Note: you may need to restart the kernel to use updated packages.


In [52]:
# Now we can build our index

from langchain_community.vectorstores import FAISS
from langchain_text_splitters import RecursiveCharacterTextSplitter

text_splitter = RecursiveCharacterTextSplitter()
documents = text_splitter.split_documents(docs)
vector = FAISS.from_documents(documents, embeddings)

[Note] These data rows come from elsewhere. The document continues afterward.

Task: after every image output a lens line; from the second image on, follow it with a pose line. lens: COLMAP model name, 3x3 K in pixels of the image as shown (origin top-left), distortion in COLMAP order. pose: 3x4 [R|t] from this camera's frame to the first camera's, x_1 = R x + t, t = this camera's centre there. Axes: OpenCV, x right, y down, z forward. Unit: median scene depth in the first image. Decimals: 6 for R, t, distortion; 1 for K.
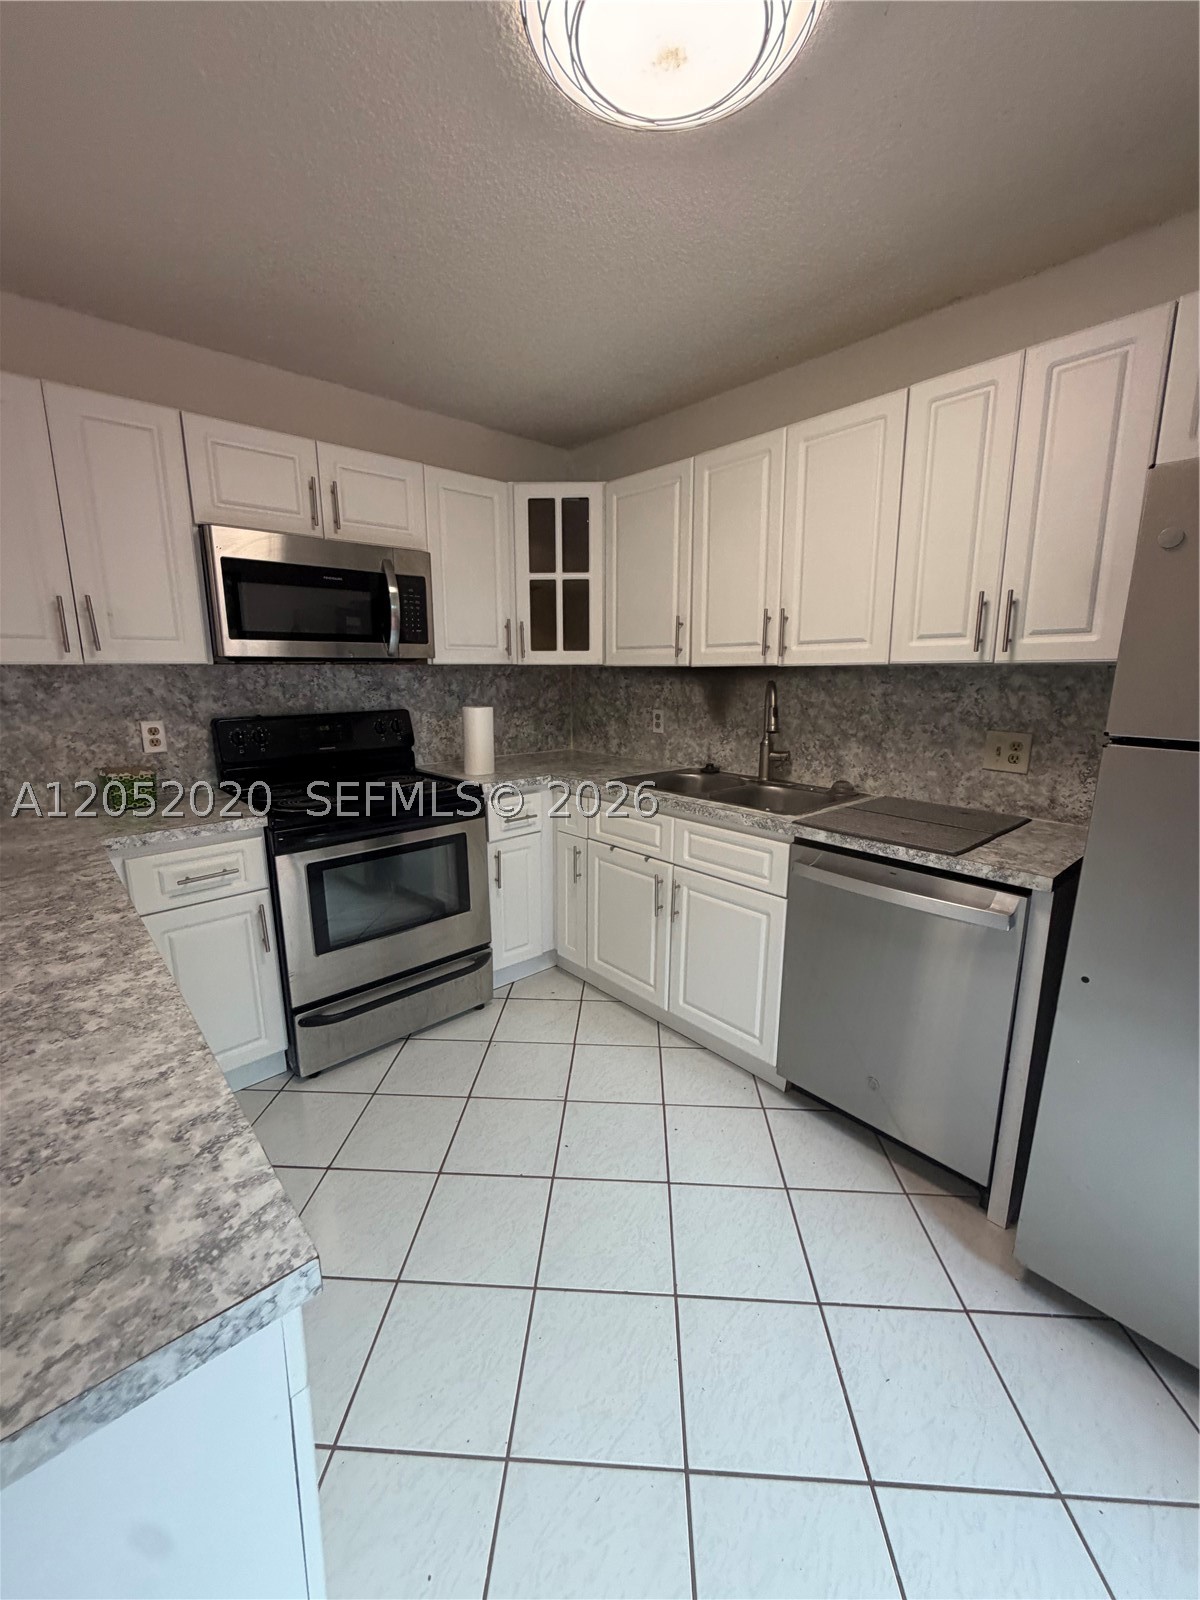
lens RADIAL K [[641.5, 0, 602.3], [0, 641.5, 793.5], [0, 0, 1]] dist [0.001363, 0.000229]
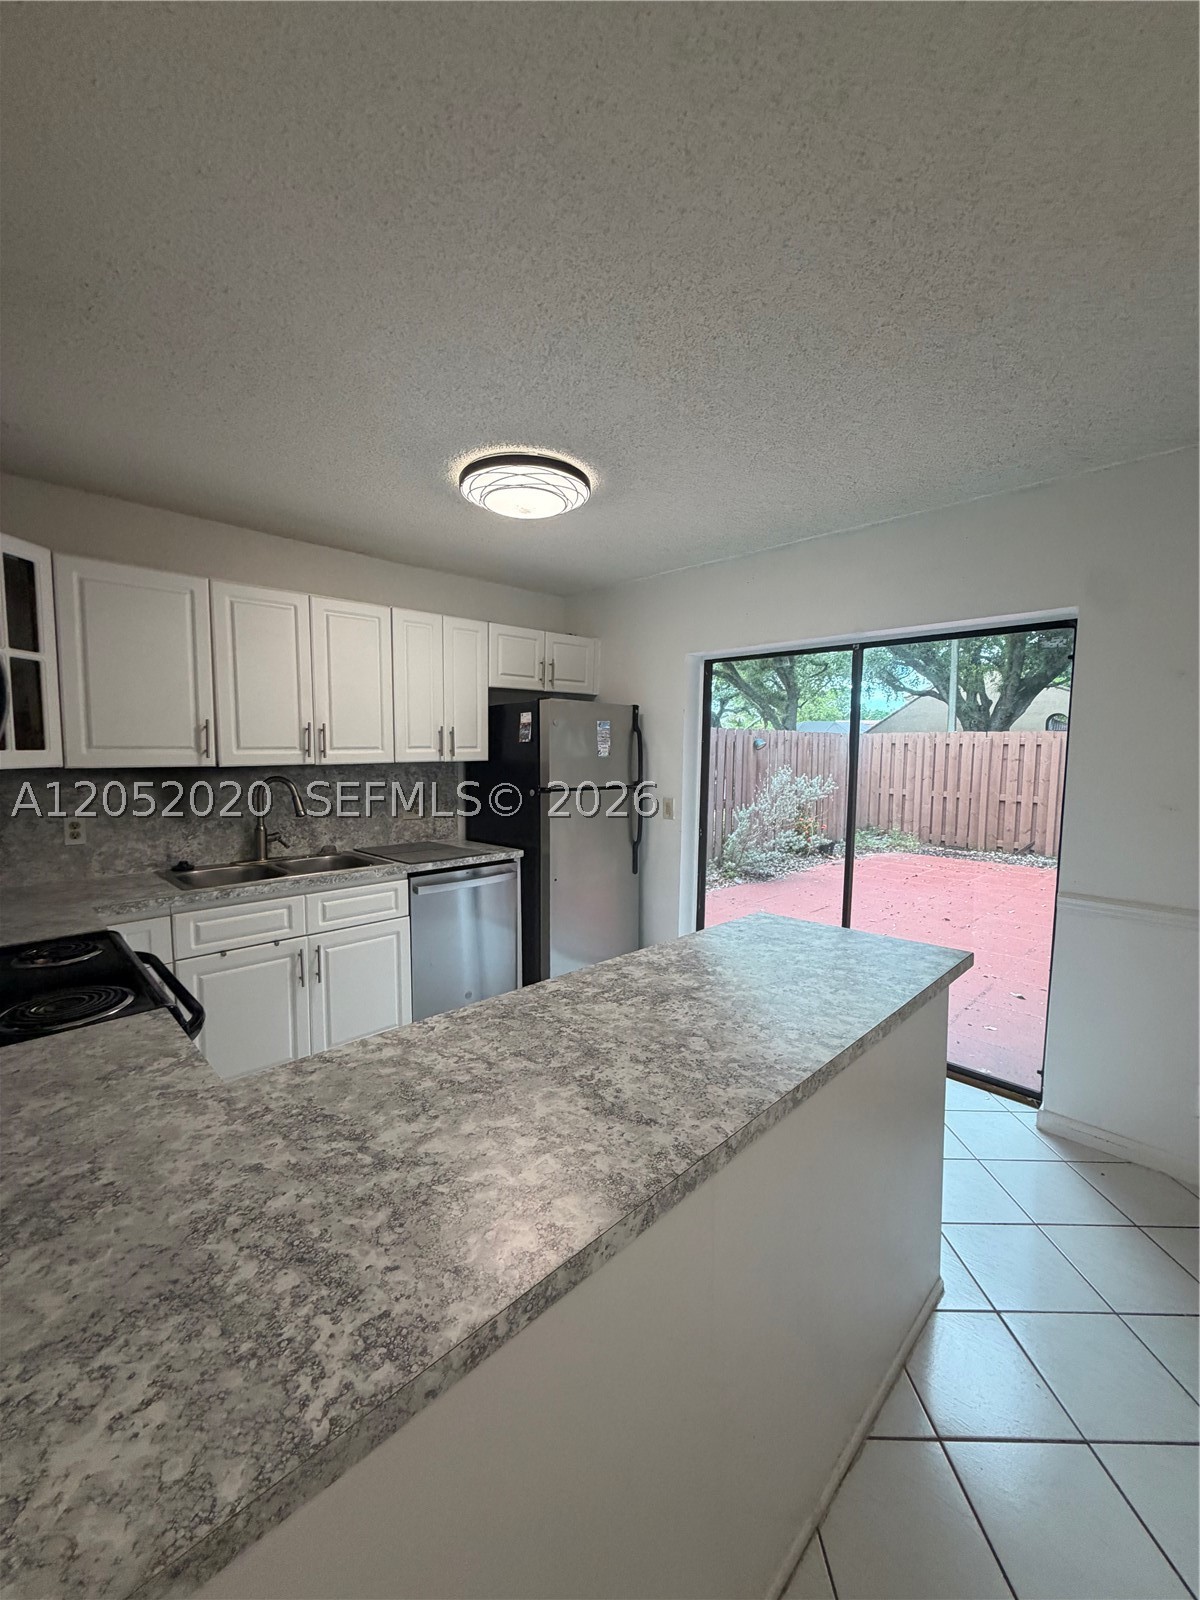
lens RADIAL K [[641.5, 0, 602.3], [0, 641.5, 793.5], [0, 0, 1]] dist [0.001363, 0.000229]
pose [[-0.052687, -0.073577, 0.995897, -1.228367], [0.186032, 0.979101, 0.082178, -0.159245], [-0.981130, 0.189598, -0.037898, 0.547958]]
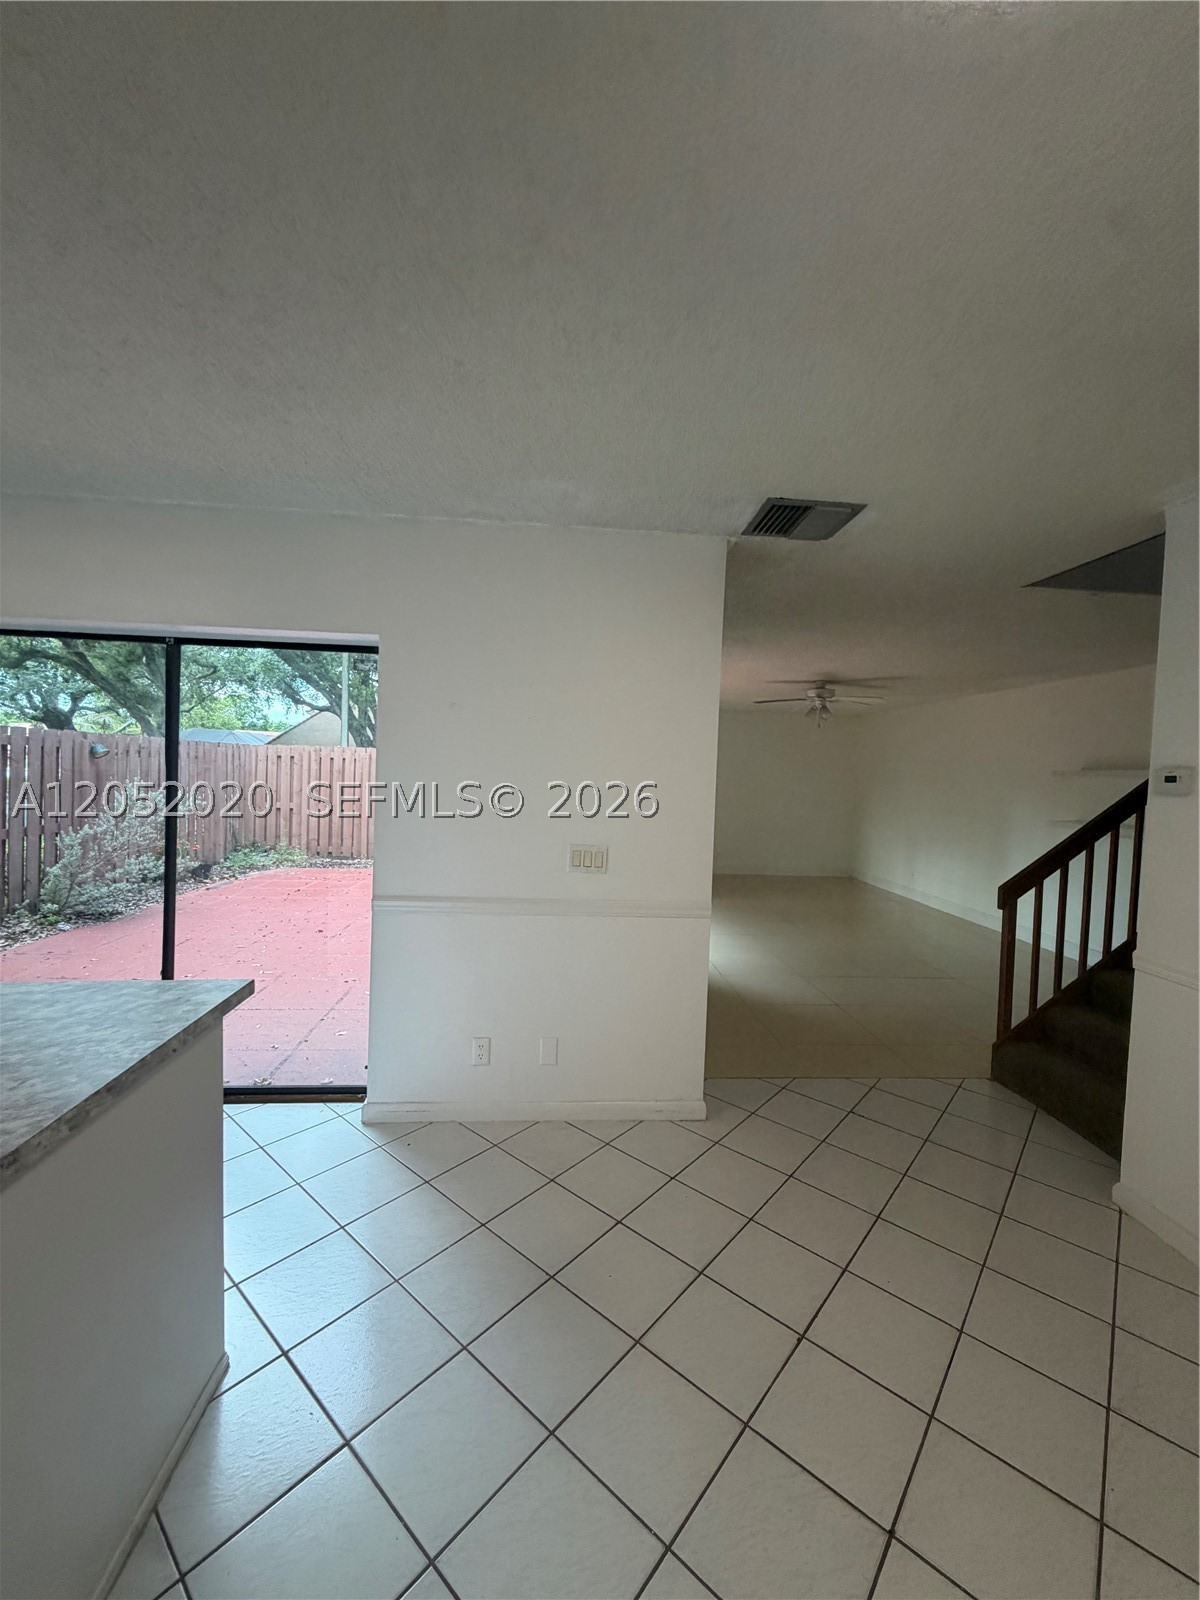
lens RADIAL K [[641.5, 0, 602.3], [0, 641.5, 793.5], [0, 0, 1]] dist [0.001363, 0.000229]
pose [[-0.795778, -0.046529, 0.603799, -1.229744], [0.085257, 0.978506, 0.187769, -0.149909], [-0.599557, 0.200901, -0.774706, 0.498610]]
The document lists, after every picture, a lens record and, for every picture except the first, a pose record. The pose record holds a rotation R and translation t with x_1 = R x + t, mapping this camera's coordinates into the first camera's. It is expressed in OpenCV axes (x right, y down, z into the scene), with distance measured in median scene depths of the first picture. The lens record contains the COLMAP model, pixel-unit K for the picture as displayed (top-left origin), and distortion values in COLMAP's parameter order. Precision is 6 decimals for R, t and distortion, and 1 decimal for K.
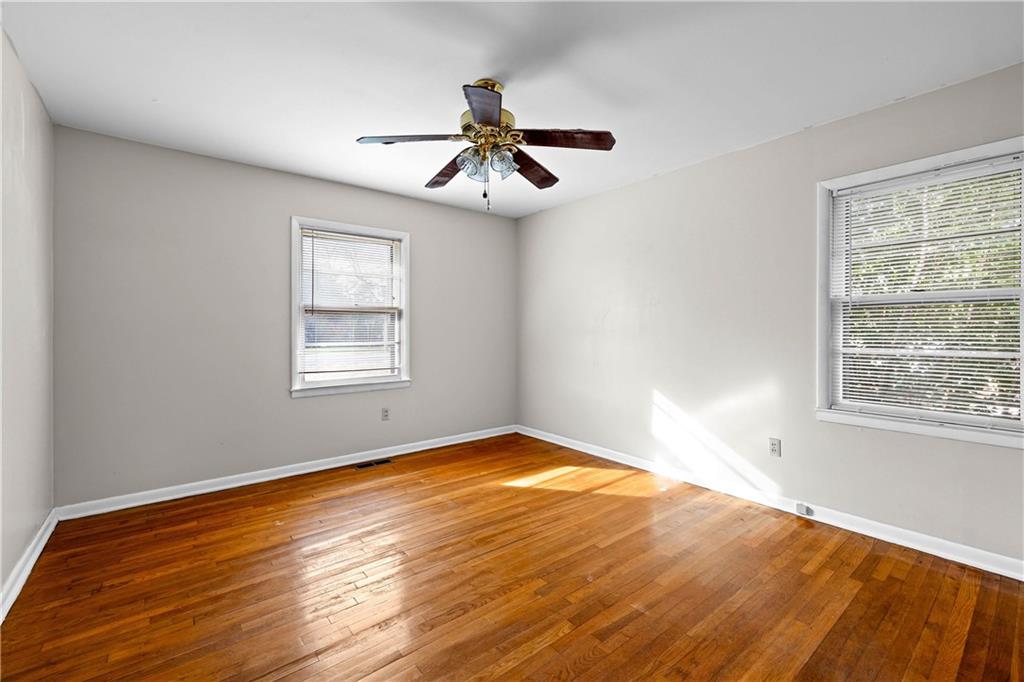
lens RADIAL K [[431.2, 0, 512.0], [0, 431.2, 341.0], [0, 0, 1]] dist [0.001811, 0.000265]
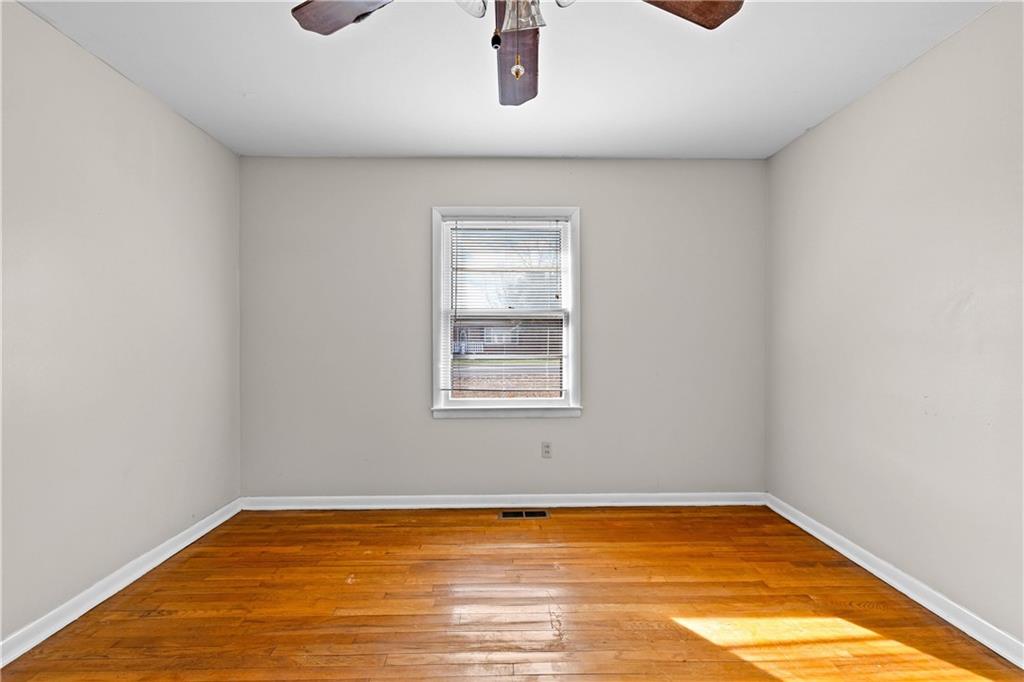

Now that we have taken our data, split it up and stuffed into in a vector store, we can build our retrieval chain. 

In [57]:
from langchain.chains.combine_documents import create_stuff_documents_chain

prompt = ChatPromptTemplate.from_template("""Answer the following question based only on the provided context:

<context>
{context}
</context>
                                        
Question: {input}""")

document_chain = create_stuff_documents_chain(llm, prompt)

If we wanted to simplify things, we can pass this in directly to the retrieval chain.


In [59]:
from langchain_core.documents import Document

document_chain.invoke({
    "input": "What great bands are playing music in Austin tonight?",
    "context": [Document(page_content="A great honkey tonk band is always playing at the White Horse")]
})

'A great honkey tonk band is always playing at the White Horse.'

However, we want to pull this from our vector store, which was populated by the WebBaseLoder

In [61]:
from langchain.chains import create_retrieval_chain

retriever = vector.as_retriever()
retrieval_chain = create_retrieval_chain(retriever, document_chain)

We can now invoke our chain. This returns a dictionary, with the response from the LLM in the answer key

In [63]:
response = retrieval_chain.invoke({"input": "What fun bands are playing in Austin tonight?"})
print(response["answer"])

Some fun bands playing in Austin tonight are Chris Gage, Church on Monday with Elias Haslanger & Dr. James Polk, and Lonelyland with the Pat Byrne Band.